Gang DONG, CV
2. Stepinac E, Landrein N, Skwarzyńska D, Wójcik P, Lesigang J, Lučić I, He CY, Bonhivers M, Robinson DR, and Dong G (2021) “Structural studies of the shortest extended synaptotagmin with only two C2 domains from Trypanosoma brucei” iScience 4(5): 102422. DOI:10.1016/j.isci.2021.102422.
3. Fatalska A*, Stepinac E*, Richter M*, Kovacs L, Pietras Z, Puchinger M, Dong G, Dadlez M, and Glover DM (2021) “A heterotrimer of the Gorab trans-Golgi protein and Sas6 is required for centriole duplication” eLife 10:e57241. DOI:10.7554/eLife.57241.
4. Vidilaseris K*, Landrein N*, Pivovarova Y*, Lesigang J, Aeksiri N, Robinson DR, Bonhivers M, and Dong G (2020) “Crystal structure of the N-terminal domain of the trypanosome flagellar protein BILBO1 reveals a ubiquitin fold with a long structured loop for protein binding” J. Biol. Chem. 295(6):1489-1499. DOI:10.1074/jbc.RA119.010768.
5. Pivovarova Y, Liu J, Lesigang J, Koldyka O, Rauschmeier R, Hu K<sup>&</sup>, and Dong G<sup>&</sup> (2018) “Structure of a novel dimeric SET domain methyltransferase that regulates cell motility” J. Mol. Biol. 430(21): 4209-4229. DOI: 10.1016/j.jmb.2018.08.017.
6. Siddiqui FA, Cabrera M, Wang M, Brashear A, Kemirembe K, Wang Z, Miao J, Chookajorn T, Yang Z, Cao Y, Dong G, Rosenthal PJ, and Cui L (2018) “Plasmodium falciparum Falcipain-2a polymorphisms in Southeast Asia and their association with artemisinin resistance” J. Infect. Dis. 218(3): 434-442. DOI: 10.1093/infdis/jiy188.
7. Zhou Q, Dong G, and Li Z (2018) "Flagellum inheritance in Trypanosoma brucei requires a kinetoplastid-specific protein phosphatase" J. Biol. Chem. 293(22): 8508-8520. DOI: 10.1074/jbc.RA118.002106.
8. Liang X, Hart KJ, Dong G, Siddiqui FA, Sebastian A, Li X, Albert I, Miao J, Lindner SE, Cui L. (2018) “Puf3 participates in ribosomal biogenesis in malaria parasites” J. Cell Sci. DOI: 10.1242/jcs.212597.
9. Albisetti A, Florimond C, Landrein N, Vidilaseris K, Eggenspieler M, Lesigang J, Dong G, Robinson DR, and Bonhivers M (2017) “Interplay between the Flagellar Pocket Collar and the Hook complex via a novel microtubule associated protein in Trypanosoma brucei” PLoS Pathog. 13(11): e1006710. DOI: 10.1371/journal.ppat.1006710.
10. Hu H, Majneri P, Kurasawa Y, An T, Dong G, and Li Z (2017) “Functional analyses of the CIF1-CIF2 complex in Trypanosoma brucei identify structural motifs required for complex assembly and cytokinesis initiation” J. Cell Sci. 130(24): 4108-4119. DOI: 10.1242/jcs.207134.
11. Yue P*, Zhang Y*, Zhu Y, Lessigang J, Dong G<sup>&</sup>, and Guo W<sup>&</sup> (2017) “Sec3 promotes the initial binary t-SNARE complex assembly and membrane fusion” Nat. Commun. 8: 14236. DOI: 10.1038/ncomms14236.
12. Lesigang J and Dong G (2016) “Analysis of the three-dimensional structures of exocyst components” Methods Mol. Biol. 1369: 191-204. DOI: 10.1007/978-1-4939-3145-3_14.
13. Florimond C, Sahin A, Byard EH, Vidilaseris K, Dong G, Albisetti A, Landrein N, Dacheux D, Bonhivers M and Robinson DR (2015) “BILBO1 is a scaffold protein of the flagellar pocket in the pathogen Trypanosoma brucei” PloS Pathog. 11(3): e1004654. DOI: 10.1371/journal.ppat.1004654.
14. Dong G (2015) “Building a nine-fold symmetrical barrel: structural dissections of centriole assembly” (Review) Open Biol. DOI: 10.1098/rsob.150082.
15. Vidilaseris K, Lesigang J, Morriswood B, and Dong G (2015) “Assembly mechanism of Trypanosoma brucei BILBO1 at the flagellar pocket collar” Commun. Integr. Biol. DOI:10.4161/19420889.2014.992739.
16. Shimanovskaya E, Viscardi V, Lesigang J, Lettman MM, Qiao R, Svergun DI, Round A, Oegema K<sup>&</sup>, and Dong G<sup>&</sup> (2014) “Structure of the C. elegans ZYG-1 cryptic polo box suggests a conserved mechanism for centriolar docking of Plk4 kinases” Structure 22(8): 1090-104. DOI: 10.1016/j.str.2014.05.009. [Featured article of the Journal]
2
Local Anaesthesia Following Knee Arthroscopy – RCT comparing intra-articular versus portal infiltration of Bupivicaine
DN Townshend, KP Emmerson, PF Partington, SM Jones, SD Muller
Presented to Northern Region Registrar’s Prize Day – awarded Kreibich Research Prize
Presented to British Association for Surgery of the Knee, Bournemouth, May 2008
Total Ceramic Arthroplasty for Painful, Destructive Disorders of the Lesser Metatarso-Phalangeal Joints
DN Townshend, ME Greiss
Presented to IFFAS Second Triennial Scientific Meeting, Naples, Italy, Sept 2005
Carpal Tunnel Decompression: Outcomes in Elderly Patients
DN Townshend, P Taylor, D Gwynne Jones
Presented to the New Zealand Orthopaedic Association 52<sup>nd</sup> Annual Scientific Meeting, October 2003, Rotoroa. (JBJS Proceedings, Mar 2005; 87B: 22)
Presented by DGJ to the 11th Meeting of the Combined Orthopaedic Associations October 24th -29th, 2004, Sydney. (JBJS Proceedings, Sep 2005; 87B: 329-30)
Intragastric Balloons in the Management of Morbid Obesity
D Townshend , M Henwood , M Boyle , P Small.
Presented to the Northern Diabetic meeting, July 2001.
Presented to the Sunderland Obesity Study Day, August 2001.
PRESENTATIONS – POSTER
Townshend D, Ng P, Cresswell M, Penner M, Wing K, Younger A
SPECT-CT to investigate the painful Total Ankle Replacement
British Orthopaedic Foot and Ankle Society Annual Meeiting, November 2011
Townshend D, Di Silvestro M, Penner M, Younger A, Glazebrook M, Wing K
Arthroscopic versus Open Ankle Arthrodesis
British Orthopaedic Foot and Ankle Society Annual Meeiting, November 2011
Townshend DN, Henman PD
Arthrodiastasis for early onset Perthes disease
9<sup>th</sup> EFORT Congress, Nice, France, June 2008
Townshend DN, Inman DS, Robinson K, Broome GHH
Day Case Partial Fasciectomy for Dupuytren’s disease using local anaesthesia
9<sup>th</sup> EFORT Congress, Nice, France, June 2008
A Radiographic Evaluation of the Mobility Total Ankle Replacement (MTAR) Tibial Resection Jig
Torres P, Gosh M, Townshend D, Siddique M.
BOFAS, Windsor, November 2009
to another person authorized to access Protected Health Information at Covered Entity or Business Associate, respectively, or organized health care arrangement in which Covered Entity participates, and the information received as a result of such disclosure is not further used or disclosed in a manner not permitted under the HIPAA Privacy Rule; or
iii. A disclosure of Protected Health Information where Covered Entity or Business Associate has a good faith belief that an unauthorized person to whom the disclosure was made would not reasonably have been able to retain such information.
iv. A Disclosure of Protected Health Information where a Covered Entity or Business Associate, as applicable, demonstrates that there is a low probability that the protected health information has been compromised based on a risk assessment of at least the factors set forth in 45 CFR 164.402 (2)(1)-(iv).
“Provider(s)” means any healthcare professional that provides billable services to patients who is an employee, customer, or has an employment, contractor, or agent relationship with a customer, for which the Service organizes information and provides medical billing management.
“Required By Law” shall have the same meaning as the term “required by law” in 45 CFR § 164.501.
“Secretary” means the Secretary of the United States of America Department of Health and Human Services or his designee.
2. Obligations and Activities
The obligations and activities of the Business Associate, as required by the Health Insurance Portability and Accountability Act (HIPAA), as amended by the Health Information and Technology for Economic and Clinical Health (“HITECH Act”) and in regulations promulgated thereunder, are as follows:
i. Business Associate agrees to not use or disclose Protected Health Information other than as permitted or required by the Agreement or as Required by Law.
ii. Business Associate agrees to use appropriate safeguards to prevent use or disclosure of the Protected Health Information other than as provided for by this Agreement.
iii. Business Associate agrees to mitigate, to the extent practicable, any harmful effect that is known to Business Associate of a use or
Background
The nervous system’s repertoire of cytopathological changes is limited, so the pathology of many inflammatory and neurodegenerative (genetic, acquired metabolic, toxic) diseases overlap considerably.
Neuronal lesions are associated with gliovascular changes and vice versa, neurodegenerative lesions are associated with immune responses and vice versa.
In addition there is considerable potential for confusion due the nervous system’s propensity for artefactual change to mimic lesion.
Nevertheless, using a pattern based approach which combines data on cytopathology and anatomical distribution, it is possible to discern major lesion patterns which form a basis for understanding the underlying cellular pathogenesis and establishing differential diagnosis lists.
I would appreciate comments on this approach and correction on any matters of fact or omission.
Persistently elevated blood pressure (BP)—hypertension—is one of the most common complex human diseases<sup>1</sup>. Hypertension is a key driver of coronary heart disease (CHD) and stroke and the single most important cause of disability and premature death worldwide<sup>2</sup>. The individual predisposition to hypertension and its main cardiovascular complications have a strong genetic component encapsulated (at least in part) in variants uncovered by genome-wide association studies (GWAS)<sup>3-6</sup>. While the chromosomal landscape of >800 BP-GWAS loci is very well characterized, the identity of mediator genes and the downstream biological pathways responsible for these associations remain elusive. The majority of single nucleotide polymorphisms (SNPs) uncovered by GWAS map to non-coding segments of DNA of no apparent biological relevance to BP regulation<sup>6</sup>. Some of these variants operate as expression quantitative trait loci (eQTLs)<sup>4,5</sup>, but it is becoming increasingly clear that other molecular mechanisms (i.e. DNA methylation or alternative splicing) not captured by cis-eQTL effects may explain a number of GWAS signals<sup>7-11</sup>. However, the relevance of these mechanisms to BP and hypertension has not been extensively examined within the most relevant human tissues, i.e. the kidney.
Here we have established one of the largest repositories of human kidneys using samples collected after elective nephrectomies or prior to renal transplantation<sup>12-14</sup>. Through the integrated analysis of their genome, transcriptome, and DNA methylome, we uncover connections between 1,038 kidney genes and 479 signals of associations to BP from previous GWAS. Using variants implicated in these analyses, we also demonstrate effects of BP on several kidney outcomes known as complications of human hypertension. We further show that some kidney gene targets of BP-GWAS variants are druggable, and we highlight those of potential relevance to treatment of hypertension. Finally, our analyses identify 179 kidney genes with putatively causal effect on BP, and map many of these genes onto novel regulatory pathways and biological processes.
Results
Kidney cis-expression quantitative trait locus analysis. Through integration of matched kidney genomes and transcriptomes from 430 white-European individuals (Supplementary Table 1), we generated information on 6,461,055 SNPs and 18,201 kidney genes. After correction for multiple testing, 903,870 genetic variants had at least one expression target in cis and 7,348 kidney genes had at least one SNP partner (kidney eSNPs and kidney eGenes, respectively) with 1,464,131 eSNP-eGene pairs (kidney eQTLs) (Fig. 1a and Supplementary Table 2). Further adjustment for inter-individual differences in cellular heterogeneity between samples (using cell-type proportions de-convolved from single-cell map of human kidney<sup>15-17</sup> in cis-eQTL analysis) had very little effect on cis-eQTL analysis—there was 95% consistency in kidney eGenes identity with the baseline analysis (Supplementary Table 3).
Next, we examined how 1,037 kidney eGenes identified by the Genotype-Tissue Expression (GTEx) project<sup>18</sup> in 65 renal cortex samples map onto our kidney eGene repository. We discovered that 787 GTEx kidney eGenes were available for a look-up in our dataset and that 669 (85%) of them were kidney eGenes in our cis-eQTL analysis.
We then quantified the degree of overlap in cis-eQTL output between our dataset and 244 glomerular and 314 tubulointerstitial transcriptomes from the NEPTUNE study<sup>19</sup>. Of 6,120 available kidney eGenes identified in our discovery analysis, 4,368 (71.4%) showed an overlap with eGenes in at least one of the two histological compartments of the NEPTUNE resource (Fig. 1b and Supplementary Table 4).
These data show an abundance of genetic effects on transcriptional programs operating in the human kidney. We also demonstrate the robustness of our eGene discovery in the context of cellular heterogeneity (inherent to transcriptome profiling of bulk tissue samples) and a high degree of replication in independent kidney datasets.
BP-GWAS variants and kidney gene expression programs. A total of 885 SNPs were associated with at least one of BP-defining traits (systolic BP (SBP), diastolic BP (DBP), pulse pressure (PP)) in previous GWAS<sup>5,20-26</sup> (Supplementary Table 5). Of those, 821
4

------------------------------------------------------------

■ **INSTRUCTIONS TO FOLLOW**
Whenever the string "Florimond" occurs in a line of the entries above, copy that line.

■ **REPLY**
9. Albisetti A, Florimond C, Landrein N, Vidilaseris K, Eggenspieler M, Lesigang J, Dong G, Robinson DR, and Bonhivers M (2017) “Interplay between the Flagellar Pocket Collar and the Hook complex via a novel microtubule associated protein in Trypanosoma brucei” PLoS Pathog. 13(11): e1006710. DOI: 10.1371/journal.ppat.1006710.
13. Florimond C, Sahin A, Byard EH, Vidilaseris K, Dong G, Albisetti A, Landrein N, Dacheux D, Bonhivers M and Robinson DR (2015) “BILBO1 is a scaffold protein of the flagellar pocket in the pathogen Trypanosoma brucei” PloS Pathog. 11(3): e1004654. DOI: 10.1371/journal.ppat.1004654.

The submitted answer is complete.